CAIR’s work sits alongside a small but growing set of national AI related research chairs. These include two SARChI chairs directly embedded in CAIR – the Chair in Artificial Intelligence Systems held by Prof. Deshen Moodley and the Chair in Symbolic Artificial Intelligence held by Prof. Tommie Meyer – as well as several additional chairs hosted at the University of Pretoria: the interim Chair in Artificial Intelligence held by Prof. Abraham, the SARChI Chair in Artificial Intelligence for Sustainable Development held by Prof. Nelishia Pillay, and the ABSA UP Chair of Data Science held by Prof. Vukosi Marivate. Together, these positions strengthen South Africa’s long term research capacity in AI across fundamental, human centred and applied domains.
AI hubs under the Artificial Intelligence Institute of South Africa
Whereas the research groups under CAIR focus mainly on academic AI research, several strong and research active South African universities also host AI hubs established under the Artificial Intelligence Institute of South Africa (AIISA). These hubs were created to work closely with government and industry to deploy AI solutions, strengthen national AI skills pipelines, and host sector specific catalytic projects.
AIISA was launched in 2022 following the recommendations of the Presidential Commission on the Fourth Industrial Revolution, which called for a series of applied AI hubs across the country. Although the universities involved are reputable and active in AI, the hubs themselves are still in an early phase of development, and their levels of activity vary – often connected to the scarcity of funding from AIISA. The hubs with the clearest sectoral mandates and public visibility are the following:
Stellenbosch Military Academy (Saldanha Bay)
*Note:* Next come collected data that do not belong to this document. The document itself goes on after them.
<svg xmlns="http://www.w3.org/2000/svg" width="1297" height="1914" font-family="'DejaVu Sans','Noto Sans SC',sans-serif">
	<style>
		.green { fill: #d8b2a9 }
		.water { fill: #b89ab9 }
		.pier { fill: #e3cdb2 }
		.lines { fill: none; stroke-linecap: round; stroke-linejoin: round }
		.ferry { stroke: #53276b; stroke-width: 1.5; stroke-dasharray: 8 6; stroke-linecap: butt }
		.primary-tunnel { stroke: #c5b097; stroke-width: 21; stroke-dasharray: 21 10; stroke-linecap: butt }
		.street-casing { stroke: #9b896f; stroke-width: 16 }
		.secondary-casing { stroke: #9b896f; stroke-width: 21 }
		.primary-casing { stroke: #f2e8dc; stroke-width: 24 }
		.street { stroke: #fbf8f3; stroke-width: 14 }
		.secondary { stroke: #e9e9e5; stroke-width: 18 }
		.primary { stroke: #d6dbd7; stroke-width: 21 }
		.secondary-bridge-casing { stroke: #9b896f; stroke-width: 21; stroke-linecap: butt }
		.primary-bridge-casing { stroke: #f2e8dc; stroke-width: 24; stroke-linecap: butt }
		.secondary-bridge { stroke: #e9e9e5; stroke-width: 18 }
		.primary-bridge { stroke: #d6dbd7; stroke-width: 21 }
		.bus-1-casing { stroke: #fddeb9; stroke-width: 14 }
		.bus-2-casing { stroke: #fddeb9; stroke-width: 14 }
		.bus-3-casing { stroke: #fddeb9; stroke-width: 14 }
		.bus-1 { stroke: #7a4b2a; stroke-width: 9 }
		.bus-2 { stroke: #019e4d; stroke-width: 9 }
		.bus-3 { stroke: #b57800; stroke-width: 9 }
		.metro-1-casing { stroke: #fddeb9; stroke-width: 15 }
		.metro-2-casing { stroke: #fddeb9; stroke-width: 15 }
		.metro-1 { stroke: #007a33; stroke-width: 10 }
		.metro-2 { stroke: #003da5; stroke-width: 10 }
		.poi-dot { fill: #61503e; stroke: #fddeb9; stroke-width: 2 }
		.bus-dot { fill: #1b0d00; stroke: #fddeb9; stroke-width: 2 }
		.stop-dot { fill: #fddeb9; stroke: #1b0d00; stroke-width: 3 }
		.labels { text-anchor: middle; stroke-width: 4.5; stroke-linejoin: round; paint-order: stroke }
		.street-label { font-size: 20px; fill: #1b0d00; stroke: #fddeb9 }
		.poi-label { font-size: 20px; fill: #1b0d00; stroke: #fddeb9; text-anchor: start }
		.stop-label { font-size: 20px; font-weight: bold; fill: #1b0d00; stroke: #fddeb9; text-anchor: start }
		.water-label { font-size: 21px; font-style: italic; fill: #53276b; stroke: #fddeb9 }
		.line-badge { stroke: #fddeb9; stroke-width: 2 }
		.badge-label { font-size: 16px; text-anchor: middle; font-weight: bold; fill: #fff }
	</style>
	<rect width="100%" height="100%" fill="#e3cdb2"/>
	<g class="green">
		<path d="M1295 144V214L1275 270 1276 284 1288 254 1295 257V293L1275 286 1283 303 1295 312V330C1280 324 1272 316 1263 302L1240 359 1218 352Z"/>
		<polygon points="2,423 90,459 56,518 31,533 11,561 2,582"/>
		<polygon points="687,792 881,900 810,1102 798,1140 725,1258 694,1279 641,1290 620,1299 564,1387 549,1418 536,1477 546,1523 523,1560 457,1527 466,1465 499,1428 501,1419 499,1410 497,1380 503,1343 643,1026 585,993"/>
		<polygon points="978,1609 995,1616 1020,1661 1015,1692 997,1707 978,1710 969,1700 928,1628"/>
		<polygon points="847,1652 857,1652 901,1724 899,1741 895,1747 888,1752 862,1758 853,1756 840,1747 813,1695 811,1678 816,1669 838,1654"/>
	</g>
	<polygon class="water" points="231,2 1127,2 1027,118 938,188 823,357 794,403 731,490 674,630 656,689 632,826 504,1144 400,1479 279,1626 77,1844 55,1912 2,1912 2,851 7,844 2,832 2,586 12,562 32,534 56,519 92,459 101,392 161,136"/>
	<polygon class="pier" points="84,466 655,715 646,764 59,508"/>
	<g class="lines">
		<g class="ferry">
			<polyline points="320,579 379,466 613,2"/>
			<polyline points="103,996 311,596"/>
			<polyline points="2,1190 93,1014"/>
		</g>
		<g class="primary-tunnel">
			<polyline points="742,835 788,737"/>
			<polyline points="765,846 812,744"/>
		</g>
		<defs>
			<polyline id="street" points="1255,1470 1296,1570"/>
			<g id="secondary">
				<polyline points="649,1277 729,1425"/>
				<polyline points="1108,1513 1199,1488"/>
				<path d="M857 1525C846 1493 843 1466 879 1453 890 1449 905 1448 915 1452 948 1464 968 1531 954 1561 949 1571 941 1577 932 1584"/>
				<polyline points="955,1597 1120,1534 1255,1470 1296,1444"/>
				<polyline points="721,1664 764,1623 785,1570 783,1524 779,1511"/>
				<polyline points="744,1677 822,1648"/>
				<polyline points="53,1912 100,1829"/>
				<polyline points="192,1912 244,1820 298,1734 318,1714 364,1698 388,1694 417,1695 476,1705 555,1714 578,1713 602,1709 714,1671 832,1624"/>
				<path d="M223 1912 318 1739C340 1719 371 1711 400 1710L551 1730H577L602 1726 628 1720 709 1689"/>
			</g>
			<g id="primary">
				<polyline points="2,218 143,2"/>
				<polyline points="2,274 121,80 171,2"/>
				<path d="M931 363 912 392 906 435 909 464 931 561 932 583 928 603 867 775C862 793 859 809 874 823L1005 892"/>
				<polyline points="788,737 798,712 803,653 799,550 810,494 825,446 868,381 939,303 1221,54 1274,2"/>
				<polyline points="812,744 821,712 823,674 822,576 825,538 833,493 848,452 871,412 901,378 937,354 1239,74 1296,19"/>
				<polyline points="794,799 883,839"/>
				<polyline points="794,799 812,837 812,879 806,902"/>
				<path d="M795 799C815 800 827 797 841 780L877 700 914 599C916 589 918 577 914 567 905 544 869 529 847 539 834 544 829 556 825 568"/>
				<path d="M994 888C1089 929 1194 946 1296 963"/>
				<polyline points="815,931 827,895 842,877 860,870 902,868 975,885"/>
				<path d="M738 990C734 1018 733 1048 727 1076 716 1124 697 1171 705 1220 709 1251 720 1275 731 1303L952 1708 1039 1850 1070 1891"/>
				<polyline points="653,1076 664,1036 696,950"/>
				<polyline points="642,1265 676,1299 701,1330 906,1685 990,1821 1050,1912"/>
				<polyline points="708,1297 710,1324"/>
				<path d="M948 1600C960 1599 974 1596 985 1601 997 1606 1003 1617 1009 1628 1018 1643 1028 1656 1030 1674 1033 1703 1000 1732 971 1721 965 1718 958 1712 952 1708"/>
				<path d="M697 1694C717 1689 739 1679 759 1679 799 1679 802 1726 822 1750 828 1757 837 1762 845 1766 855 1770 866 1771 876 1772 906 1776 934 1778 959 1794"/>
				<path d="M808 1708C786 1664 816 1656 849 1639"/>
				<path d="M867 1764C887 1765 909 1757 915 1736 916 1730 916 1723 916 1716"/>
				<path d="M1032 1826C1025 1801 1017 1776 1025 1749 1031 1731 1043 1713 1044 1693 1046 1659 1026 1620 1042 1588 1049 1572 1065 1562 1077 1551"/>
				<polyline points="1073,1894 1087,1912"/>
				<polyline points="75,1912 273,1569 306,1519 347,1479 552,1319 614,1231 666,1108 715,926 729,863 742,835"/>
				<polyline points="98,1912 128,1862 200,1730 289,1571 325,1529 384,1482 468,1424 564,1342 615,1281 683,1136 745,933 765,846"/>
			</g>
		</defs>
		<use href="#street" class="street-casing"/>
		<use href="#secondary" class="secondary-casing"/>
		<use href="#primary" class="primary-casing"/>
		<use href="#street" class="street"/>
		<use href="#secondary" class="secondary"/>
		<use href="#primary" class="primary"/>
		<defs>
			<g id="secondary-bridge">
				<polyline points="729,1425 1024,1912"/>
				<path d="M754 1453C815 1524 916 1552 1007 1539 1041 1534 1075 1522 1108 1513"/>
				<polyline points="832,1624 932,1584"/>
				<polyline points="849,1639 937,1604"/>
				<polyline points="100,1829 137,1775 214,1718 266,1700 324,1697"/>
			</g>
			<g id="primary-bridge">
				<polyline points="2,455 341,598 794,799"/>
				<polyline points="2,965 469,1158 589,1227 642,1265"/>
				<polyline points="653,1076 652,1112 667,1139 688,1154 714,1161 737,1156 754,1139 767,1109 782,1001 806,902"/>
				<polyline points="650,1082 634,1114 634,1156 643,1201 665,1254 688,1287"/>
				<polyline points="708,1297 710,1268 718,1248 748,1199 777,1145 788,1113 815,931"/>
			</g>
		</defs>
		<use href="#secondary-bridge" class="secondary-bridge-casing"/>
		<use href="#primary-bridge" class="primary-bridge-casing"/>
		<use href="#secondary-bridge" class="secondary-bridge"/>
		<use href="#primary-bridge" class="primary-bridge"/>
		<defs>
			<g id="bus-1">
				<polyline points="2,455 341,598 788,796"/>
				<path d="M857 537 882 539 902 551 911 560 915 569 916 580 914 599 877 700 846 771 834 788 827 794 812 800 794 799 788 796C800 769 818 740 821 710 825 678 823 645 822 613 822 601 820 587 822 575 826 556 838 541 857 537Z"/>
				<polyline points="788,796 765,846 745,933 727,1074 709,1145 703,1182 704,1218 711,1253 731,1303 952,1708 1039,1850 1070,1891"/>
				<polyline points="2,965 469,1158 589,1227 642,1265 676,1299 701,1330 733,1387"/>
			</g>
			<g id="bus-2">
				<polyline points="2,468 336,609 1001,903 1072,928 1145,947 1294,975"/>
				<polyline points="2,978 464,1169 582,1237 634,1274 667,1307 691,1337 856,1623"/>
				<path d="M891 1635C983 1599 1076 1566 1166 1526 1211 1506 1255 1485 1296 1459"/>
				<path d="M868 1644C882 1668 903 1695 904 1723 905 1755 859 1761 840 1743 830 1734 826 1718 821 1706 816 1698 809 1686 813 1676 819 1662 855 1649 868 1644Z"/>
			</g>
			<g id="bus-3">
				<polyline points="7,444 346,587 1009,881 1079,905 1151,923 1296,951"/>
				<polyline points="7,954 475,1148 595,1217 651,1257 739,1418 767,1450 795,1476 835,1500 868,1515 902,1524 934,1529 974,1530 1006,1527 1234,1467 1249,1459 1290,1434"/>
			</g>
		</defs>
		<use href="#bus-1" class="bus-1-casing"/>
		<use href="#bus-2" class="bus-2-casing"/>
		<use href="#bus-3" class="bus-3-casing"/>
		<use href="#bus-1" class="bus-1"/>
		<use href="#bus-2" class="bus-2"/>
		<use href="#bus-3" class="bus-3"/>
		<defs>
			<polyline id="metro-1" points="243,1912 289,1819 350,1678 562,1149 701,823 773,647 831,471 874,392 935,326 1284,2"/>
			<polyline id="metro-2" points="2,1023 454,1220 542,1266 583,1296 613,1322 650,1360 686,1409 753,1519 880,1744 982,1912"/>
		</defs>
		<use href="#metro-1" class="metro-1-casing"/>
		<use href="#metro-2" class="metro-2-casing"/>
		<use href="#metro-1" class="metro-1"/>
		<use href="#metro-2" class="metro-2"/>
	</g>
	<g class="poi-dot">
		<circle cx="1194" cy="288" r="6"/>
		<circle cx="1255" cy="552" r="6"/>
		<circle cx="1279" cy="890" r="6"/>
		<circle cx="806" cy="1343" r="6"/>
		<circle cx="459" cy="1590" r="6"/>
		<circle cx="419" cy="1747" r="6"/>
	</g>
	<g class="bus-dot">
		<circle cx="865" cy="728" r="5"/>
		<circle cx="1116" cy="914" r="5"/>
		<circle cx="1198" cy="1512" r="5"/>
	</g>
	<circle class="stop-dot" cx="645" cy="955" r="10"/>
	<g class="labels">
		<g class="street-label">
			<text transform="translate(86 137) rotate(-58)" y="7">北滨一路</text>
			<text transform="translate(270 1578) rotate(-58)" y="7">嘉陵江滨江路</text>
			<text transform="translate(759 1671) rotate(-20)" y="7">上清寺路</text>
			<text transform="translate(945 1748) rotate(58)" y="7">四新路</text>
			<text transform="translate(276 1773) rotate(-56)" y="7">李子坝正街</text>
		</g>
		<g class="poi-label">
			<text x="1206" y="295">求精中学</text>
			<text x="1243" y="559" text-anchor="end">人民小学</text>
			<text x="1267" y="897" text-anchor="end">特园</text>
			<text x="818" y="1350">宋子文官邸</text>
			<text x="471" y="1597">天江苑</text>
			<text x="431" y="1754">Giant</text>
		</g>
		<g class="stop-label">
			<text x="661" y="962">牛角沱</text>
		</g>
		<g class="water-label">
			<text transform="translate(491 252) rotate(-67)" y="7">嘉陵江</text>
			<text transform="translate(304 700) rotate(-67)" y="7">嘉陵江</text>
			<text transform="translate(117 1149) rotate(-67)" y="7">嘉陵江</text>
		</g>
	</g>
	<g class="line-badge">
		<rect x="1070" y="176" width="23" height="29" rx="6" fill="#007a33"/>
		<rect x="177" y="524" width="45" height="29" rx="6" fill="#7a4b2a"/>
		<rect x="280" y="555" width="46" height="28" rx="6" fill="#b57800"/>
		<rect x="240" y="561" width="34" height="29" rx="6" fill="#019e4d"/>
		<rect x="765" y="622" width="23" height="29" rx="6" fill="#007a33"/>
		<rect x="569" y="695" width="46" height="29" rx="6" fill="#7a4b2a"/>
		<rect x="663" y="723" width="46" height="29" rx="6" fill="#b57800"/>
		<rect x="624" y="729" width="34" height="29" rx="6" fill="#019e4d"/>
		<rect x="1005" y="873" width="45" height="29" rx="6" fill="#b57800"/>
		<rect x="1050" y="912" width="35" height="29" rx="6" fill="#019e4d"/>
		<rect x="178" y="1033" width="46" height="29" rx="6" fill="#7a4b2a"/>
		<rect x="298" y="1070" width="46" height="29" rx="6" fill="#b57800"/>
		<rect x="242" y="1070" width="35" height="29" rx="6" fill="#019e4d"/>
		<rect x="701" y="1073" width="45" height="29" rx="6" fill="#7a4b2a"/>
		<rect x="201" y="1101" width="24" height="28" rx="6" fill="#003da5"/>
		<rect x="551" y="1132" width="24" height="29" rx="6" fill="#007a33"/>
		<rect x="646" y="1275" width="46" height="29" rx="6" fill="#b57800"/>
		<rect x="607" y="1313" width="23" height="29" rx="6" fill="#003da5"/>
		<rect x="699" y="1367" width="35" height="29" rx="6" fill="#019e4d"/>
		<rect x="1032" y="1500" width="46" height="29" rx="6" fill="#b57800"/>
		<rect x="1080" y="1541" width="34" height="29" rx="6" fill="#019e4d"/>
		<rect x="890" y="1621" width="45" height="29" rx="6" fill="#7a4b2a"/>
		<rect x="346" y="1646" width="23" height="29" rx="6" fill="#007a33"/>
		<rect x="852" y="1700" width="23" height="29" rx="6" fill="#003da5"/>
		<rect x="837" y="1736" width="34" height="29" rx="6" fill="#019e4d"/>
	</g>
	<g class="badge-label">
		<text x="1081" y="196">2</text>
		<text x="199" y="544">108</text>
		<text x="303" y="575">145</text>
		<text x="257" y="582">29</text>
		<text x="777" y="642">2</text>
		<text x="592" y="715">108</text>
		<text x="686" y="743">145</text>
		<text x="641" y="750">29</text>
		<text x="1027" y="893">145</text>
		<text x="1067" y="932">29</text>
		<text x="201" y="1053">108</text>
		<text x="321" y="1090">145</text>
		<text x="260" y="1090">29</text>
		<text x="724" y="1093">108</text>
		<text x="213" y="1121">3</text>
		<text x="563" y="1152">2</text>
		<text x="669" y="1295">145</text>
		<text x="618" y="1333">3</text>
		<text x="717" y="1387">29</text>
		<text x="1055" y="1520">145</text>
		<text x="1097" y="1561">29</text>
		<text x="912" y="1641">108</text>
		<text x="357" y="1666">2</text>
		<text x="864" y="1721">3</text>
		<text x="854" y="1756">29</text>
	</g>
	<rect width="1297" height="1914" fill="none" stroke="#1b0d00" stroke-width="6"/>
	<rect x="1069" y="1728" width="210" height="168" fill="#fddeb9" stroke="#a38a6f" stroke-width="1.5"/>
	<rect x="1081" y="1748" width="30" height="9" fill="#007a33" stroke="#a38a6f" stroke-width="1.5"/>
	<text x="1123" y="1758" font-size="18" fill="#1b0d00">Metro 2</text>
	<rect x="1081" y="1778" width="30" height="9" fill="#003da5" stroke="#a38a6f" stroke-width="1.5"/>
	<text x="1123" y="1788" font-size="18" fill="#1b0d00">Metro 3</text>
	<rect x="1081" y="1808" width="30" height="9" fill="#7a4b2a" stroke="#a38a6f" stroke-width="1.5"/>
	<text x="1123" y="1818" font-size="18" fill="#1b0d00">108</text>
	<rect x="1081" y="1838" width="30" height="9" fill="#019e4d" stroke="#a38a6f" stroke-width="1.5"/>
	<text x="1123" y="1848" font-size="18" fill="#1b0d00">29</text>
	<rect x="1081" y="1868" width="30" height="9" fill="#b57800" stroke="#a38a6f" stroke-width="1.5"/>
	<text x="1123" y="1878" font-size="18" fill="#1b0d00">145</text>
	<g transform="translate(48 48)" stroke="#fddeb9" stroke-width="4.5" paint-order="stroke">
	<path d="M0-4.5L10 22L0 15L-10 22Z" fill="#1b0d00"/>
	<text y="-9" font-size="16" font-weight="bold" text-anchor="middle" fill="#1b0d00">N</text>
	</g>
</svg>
Hosted by Stellenbosch University’s Faculty of Military Science, this hub focuses on defence related and national security applications of AI. It is one of the more clearly defined hubs, aligned with emerging defence sector innovation needs. Stellenbosch University itself is a research intensive institution with advanced AI related activity across engineering, data science and public policy innovation.
Tshwane University of Technology (TUT)
TUT hosts a hub aimed at supporting applied AI innovation in sectors such as automotive manufacturing, agriculture and food production, healthcare, tourism, transport and telecommunications. TUT is known for its strengths in applied engineering and computing, and the hub builds on these foundations, though it remains in a formative phase with early catalytic projects.
University of Johannesburg (UJ)
The UJ hub – launched at the Johannesburg Business School – was the first established under AIISA. It focuses on AI applications in manufacturing value chains, digital mining, fintech, energy systems, digital identity and the criminal justice system. UJ is strong in 4IR related research, and the hub reflects the university’s strong industry facing orientation, even as its concrete activities are still developing.